C. Third-Party and Public Interests
As for the other factors, “the interests of identifiable third parties and the public at large weigh against an injunction” in the prison setting. Theriot v. Woods, No. 2:18-CV-92, 2019 WL 409507, at *11 (W.D. Mich. Feb. 1, 2019). “Decisions concerning prison security are vested in prison officials, in the absence of a constitutional violation. Any interference by the federal courts in the administration of state prisons is necessarily disruptive.” Id. “The public welfare therefore militates against the issuance of extraordinary relief [of injunctive action] in the prison context, absent a sufficient showing of a violation of constitutional rights.” Id. (citing Glover v. Johnson, 855 F.2d 277, 286-87 (6th Cir. 1988)); see also Lane v. Beavers, No. 2:19-CV-1793, 2019 WL 3521652, at *6 (S.D. Ohio Aug. 2, 2019) (explaining that “enjoining prison officials from moving [the p]laintiff to segregation and keeping him out of plain view from other inmates would undoubtedly remove from prison officials the deference that they are generally afforded in the administration and control of the prison” (internal citation omitted)), report and recommendation adopted, 2019 WL 6877851 (S.D. Ohio Dec. 17, 2019).
Granting Sedore the relief requested in this case would violate the general principle of avoiding federal court interference in the administration of state prisons.
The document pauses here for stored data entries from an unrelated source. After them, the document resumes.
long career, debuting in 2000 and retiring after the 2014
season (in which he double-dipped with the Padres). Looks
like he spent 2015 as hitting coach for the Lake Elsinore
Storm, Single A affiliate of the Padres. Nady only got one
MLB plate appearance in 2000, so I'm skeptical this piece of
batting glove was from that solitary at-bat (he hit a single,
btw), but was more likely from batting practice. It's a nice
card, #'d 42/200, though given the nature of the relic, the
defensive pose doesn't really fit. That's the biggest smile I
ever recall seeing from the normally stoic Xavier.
The need to open up Level II beds for incoming Level II prisoners is precisely the kind of decision on which federal courts defer to the expertise of prison officials. Thus, Sedore has failed to establish elements three and four sufficient to warrant injunctive relief.
V. Conclusion
Overall, for the reasons set forth above, none of the factors weigh in favor of granting Sedore the extraordinary form of injunctive relief he requests. Accordingly, undersigned RECOMMENDS that Sedore's motions for an emergency injunction, (ECF No. 103, 106), be DENIED.
NOTICE TO PARTIES REGARDING OBJECTIONS
The parties to this action may object to and seek review of this Report and Recommendation. Any objections must be filed within 14 days of service, as provided for in Federal Rule of Civil Procedure 72(b)(2) and Local Rule 72.1(d). Failure to file specific objections constitutes a waiver of any further right of appeal. Thomas v. Arn, 474 U.S. 140, 144 (1985); Howard v. Sec'y of Health & Human Servs., 932 F.2d 505, 508 (6th Cir. 1991). Filing objections that raise some issues but fail to raise others with specificity will not preserve all the objections a party might have to this Report and Recommendation. Willis v. Sec'y of Health & Human Servs., 931 F.2d 390, 401 (6th Cir. 1991); Smith v. Detroit Fed'n of Teachers, Local 231, 829 F.2d 1370, 1373 (6th Cir. 1987). Under Local Rule 72.1(d)(2), any objections must be served on this Magistrate Judge.
Any objections must be labeled as “Objection No. 1,” “Objection No. 2,” etc. Any objection must recite precisely the provision of this Report and Recommendation to which it pertains. Not later than 14 days after service of an objection, the opposing party may file a concise response proportionate to the objections in length and complexity. Fed.R.Civ.P. 72(b)(2); E.D. Mich. LR 72.1(d). The response must specifically address each issue raised in the objections, in the same order, and labeled as “Response to Objection No. 1,” “Response to Objection No. 2,” etc. If the Court determines that any objections are without merit, it may rule without awaiting the response.